Plus qu'aucun d'entre nous, il s'est plongé dans les œuvres de nos grands écrivains, anciens et modernes, jusqu'à éprouver le besoin d'aller se rendre compte sur place et par lui-même, en Algérie, pour percevoir les sensations, paysages, odeurs et scènes de la vie qui avaient inspiré ces auteurs et sentir les effluves encore tièdes des drames qui déchirèrent le pays et ses habitants.
Sachant que Wolf Albes est docteur en littérature, on pouvait s'attendre à ce que l'ouvrage qu'il nous offre aujourd'hui fut une étude sérieuse, étayée par de solides références et j'avoue que lorsqu'il m'a annoncé qu'il allait traduire et publier sa thèse de doctorat, j'ai craint de me trouver confronté à un travail académique, froid et ennuyeux.

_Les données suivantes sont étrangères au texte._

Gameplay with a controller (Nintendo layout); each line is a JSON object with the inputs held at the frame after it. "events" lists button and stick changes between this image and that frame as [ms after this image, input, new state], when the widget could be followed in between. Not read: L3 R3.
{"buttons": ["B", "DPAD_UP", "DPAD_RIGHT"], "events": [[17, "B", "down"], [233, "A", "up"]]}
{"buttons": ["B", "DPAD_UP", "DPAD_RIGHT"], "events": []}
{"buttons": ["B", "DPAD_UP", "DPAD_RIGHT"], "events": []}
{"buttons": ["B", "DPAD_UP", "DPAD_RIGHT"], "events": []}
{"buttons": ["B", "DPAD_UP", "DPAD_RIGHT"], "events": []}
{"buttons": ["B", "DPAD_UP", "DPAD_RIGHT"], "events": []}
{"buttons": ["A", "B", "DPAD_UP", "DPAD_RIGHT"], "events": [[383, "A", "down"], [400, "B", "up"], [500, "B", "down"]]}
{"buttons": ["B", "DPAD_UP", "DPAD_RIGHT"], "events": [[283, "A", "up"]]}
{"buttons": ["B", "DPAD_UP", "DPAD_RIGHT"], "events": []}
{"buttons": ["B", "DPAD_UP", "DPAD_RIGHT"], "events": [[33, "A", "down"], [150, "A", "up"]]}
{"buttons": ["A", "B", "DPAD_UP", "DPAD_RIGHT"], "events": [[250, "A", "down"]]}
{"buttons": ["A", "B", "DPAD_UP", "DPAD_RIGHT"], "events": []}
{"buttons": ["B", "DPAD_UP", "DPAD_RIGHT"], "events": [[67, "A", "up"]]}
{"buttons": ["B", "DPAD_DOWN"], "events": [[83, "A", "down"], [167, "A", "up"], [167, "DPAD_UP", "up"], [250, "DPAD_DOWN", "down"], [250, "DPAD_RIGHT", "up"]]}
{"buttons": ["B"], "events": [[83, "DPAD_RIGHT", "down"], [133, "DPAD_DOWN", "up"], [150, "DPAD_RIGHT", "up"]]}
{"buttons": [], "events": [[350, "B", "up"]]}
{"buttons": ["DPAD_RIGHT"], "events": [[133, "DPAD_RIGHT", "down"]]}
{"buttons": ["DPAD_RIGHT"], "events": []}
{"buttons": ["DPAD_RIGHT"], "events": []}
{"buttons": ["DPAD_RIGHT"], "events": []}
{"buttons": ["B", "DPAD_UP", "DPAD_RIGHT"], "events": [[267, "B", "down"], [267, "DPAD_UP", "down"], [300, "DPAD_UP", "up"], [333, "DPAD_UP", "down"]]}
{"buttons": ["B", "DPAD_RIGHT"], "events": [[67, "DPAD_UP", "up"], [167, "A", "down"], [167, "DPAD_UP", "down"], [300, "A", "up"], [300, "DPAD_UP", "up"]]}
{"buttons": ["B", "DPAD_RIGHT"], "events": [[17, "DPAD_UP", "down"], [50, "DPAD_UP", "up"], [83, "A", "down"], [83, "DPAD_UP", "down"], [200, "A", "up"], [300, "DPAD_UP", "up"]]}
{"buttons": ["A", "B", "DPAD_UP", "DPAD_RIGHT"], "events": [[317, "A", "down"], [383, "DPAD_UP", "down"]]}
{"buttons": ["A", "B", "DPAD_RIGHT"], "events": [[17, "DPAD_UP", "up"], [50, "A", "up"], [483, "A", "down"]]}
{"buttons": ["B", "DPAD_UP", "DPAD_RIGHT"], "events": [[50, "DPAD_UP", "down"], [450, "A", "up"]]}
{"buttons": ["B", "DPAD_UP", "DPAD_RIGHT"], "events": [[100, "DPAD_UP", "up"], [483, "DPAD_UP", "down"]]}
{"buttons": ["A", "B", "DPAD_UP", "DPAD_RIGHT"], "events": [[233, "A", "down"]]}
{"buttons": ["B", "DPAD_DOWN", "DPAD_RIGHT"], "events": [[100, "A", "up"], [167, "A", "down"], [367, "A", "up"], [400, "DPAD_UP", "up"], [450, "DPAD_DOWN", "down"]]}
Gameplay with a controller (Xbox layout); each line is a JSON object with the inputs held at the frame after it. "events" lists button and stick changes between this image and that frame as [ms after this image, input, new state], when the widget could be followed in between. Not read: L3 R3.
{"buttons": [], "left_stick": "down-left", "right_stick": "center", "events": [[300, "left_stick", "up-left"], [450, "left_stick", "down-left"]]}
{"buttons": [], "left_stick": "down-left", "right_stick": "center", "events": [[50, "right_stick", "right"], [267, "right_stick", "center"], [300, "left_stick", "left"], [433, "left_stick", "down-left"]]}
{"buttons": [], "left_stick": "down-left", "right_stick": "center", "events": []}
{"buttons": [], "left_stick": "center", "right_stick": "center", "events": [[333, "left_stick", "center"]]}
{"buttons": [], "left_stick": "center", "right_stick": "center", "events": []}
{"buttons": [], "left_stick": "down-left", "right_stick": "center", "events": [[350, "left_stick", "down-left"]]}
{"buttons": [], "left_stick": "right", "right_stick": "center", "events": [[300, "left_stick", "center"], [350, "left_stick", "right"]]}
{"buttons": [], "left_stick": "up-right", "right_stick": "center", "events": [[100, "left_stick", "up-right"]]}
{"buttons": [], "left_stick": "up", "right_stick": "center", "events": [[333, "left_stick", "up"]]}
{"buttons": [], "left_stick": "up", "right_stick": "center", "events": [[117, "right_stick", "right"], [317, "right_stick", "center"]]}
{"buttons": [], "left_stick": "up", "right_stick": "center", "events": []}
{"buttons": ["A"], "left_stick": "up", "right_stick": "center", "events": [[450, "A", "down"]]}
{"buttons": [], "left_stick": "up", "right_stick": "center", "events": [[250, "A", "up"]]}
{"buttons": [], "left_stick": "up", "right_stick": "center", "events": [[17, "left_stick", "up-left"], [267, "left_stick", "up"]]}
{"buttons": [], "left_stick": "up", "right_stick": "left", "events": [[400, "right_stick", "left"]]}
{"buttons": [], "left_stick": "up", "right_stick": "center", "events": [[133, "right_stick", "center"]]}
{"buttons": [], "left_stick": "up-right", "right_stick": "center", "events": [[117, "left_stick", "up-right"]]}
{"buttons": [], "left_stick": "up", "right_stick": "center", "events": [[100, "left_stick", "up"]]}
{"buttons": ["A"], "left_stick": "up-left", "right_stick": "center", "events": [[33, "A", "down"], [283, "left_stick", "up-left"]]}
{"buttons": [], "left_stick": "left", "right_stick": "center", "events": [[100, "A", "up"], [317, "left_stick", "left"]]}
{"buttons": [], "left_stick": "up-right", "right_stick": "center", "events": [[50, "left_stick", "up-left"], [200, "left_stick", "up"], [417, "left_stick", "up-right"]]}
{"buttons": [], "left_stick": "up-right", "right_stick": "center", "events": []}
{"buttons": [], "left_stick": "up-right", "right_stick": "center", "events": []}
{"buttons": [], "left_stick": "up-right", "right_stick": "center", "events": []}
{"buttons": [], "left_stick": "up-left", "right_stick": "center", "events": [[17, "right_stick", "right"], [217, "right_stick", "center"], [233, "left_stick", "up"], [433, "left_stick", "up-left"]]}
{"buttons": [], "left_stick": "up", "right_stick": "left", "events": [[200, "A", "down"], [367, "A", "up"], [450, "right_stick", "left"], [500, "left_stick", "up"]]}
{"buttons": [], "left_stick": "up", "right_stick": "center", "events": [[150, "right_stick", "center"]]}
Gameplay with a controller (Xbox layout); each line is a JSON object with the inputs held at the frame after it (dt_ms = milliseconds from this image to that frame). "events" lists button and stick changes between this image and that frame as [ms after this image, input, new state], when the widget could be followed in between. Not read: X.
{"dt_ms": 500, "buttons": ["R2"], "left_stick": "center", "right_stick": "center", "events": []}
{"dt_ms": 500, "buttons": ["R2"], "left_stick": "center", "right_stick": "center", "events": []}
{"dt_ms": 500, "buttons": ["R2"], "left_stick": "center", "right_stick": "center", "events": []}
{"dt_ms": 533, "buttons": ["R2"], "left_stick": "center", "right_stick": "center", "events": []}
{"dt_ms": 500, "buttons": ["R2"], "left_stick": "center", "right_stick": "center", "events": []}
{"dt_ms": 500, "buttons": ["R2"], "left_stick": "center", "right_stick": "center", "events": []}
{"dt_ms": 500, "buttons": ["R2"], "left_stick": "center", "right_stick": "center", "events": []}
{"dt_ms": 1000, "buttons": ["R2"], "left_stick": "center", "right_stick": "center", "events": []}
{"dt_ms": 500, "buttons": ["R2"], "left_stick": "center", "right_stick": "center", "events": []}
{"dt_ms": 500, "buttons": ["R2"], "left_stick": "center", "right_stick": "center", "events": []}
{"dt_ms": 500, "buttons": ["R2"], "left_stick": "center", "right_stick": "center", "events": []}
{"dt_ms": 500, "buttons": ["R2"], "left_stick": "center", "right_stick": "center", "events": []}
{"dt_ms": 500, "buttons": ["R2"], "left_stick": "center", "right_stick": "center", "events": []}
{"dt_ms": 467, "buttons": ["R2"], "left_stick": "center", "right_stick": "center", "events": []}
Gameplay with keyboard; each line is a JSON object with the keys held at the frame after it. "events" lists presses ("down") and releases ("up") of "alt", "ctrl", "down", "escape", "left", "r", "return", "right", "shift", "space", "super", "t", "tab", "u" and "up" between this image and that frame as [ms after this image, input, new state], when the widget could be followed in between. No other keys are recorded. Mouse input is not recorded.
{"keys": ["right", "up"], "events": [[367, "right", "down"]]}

Mais c'était sous-estimer Wolf car si ce livre constitue un travail universitaire inégalé et de grande qualité, le mérite de son auteur est ailleurs et il est double. D'abord par le choix d'un sujet, Les écrivains pieds-noirs et la guerre d'Algérie, auquel bien peu de gens, en France, ont eu l'honnêteté de s'intéresser tant l'histoire et la culture des Pieds-Noirs demeurent un sujet tabou ou un simple objet de dérision, de caricature ou de mépris. Ensuite, parce que Wolf a parfaitement compris l'âme pied-noir et la nature profonde des relations qui unissaient les Européens et les autochtones d'Algérie, et ceux-ci avec les « Français de France ».
J'ai d'abord pensé que le fait qu'il ne soit pas français lui avait donné cette objectivité. Cela ne suffit pas car le rouleau compresseur de l'idéologie politiquement correcte n'est pas une spécialité exclusivement française. Il écrase aussi nos voisins européens.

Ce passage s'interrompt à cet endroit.